• _ACTION ITEM_:
If "AdHub" shows up in a line of the material, return that line.

• _SOURCE DATA_:

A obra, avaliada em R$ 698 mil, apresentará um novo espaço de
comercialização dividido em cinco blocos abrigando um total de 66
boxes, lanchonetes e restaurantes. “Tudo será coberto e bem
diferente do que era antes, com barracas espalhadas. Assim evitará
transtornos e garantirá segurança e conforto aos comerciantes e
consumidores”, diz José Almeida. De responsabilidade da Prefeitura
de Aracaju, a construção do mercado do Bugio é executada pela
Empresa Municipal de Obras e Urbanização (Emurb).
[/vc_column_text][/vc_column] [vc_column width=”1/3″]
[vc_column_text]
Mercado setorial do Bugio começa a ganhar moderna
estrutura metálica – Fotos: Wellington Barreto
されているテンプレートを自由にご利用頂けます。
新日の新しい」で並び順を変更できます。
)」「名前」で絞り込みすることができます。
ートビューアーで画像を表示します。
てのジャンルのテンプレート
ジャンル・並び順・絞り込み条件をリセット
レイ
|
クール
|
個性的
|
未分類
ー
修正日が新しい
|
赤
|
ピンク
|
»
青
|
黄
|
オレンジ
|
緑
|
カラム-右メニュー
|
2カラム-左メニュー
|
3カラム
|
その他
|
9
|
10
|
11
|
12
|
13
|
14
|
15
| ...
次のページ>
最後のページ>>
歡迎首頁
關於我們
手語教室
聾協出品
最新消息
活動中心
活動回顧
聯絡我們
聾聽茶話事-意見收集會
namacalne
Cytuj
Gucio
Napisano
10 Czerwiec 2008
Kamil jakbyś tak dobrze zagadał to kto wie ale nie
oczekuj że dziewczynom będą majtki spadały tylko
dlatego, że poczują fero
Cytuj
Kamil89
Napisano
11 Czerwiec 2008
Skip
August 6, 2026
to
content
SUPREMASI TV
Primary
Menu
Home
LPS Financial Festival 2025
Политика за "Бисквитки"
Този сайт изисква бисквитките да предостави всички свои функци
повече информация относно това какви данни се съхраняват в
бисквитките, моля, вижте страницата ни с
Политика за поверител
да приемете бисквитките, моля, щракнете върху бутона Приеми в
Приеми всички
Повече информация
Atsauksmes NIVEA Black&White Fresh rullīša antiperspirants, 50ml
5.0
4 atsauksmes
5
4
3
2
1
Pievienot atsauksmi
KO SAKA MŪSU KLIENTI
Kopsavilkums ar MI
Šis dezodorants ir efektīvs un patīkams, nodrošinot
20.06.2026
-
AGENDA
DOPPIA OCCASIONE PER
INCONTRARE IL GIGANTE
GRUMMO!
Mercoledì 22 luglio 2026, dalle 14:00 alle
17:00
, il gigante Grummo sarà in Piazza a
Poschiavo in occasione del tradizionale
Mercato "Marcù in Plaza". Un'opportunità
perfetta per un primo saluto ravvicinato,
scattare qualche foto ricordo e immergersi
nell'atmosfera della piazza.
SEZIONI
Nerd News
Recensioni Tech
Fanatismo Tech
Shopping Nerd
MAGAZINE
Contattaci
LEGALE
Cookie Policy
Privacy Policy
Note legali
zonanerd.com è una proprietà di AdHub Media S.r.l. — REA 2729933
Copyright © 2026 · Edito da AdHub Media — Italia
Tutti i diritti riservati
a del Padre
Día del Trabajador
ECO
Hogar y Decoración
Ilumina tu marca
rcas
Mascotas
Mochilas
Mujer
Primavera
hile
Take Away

• _RESULT FOR THIS TASK_:
zonanerd.com è una proprietà di AdHub Media S.r.l. — REA 2729933
Copyright © 2026 · Edito da AdHub Media — Italia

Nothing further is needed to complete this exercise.